Girls have 12 years of religious and secular education, and then two years of job training at seminaries that began about eight years ago adding classes in software engineering, graphics and architecture. Boys aren’t offered secular courses after primary levels, the IMF said in its March 9 report.
In other words, all that the men are actually qualified to do is further study of the Torah, since the religion-heavy education they receive makes them unqualified to do most jobs, while the women get an education with an eye to them entering the job market. Why having to shoulder all these burdens does not take a massive toll on women and result in burnout at an early age baffles me. What is interesting is that the very fact that they have jobs should make it easier for the haredi women to walk away from this situation if they find it unbearable, unlike Christian and Muslim women in fundamentalist families who have no financial independence. I don’t know what the statistics are for haredi women leaving but these are very tightly knit communities and the psychological barriers to leaving may be strong enough to keep them from doing so, however intolerable they find their daily lives.
Not surprisingly, this practice has resulted in haredi families having high rates of poverty. This is true for haredi families worldwide but the effects are most pronounced in Israel, where the numbers of haredi is large and growing rapidly.
While the ultra-Orthodox make up about 8 percent to 10 percent of the population, they will represent 17 percent of working-age Israelis in 20 years because of their high birth rate, according to the bank. By the late 2050s they will account for a quarter of the population, a March 9 IMF report found.
The ultra-orthodox, along with Arab-Israelis, have the lowest labor participation and highest poverty rates in Israel.
This is causing a major drag on the economy since the government of Israel has to step in to support these families.
Tucker said seminary students get monthly stipends from the government of about 800 shekels ($200) in addition to as much as 1,200 shekels a month distributed by seminaries to married students from money raised through donations. The families also benefit from government child subsidies of as much as 300 shekels per child.
It turns out, though, that there is an additional benefit for the men in Israel to be permanent students of the Torah. By law, all men have to serve in the military when they turn 18 but yeshiva students are exempt as long as they stay in the seminary. The haredim are politically powerful and successive governments have pandered to them and Matti Friedman describes how as their numbers rise, this sense that the haredi are parasites on the rest of Israeli society is causing considerable stress and demands that something must change
Like most very religious people, the haredi have a deep sense of self-righteousness and do not in the least see themselves as moochers.

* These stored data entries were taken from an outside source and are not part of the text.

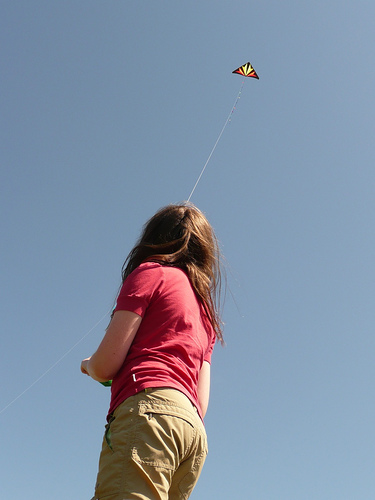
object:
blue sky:
[0, 0, 375, 499]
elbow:
[88, 349, 119, 383]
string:
[186, 81, 245, 205]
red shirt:
[106, 262, 213, 423]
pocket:
[131, 401, 194, 470]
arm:
[89, 265, 153, 381]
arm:
[197, 343, 211, 418]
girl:
[80, 202, 226, 500]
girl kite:
[231, 63, 259, 80]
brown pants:
[93, 388, 208, 500]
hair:
[104, 199, 241, 348]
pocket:
[104, 409, 115, 454]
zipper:
[143, 411, 195, 429]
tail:
[228, 77, 248, 125]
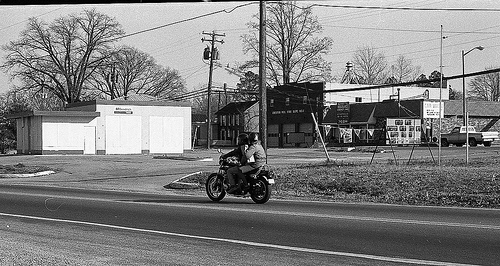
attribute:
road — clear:
[0, 181, 480, 263]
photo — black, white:
[1, 1, 484, 262]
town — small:
[1, 59, 484, 159]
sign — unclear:
[385, 115, 423, 146]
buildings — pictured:
[203, 72, 492, 153]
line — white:
[8, 201, 398, 263]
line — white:
[10, 206, 419, 264]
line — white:
[13, 210, 454, 264]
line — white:
[13, 183, 499, 234]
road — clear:
[23, 184, 496, 264]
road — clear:
[48, 145, 464, 193]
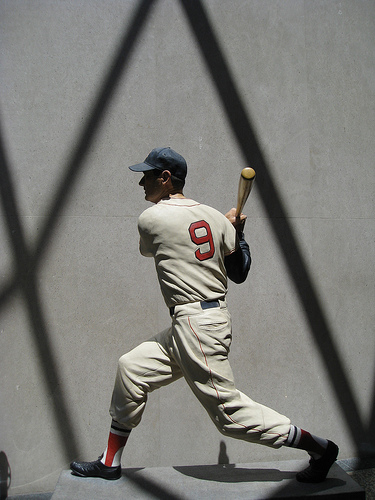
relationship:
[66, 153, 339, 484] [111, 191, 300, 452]
baseball player wearing uniform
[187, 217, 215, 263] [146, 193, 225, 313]
number in back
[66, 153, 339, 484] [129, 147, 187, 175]
baseball player wearing cap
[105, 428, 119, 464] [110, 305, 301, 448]
line in pants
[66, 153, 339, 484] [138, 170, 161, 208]
baseball player has face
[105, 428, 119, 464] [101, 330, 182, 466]
line down side of leg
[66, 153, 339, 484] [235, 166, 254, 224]
baseball player holding bat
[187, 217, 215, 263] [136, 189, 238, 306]
number in shirt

A haredi member of the Knesset said that any man who works for a living instead of spending all his time studying the Torah is not really a haredi. In fact, they say that it is only their devotion to full time prayer and study that is protecting the nation and that the rest of the country, far from criticizing them, should be grateful, as evidenced in an interview on an Israeli TV news program.
“We are keeping you alive and supporting you! It is not you who sustains us, as you believe,” [Rabbi Menachem] Blau insisted, meaning haredi Torah study and prayer were the only reasons Israel exists and thrives, and that non-haredi Israelis should be fawning at the feet of haredi Torah scholars and yeshiva students because of it.

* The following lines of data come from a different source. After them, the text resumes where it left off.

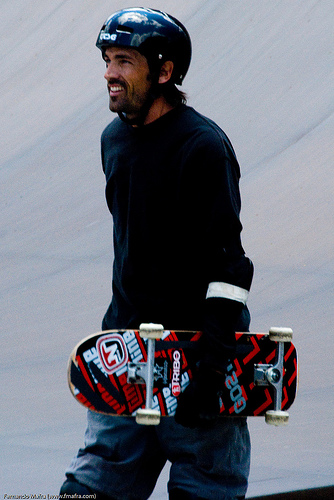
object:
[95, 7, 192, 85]
helmet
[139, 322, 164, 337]
wheel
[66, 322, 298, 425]
skateboard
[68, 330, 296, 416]
colors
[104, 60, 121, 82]
nose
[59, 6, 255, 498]
man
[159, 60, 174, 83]
ear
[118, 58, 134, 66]
eye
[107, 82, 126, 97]
mouth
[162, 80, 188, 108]
hair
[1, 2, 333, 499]
half pipe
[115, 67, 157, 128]
strap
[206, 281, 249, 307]
stripe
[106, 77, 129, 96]
mustache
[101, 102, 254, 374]
shirt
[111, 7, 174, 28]
light reflecting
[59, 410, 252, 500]
jeans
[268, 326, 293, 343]
wheels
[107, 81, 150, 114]
beard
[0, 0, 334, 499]
photo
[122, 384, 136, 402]
words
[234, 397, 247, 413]
words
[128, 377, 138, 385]
screw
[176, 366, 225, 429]
gloves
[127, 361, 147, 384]
bracket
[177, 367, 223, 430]
hand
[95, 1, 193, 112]
head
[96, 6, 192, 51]
shine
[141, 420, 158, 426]
white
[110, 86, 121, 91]
white teeth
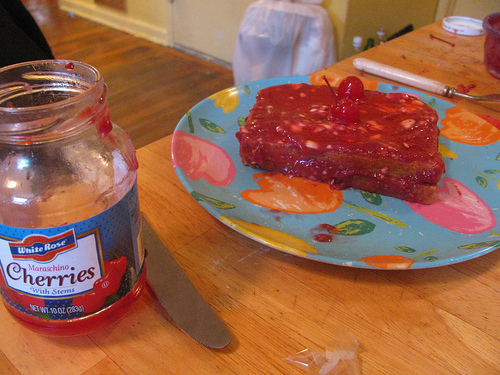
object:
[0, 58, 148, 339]
jar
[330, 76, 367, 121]
cherries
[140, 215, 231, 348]
blade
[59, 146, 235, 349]
knife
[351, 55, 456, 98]
handle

But not all of them felt that they were saving the nation by spending al their time on religious studies.
Then Channel 10 got a random haredi man to speak on camera.
“I want to milk the state, because if I do not take the money it goes to the Bedouins or elsewhere. The government has stolen our budgets and gives us nothing,” the haredi man said.
Given that this idea that men must forgo work and spend all their time studying their religious texts is not present in the sister religions of Christianity and Islam, it would be interesting to find out how and when that idea came about and managed to convince a significant number of Jews.
The idea of living the life of an ascetic dependent on the charity of others is also found in Christianity, Buddhism, and Hinduism (I don’t know about Islam) but those numbers are very few and those people renounce the world and all its attachments (including their families), while the haredi seem to want to have it both ways, be part of the world and yet not contribute to it.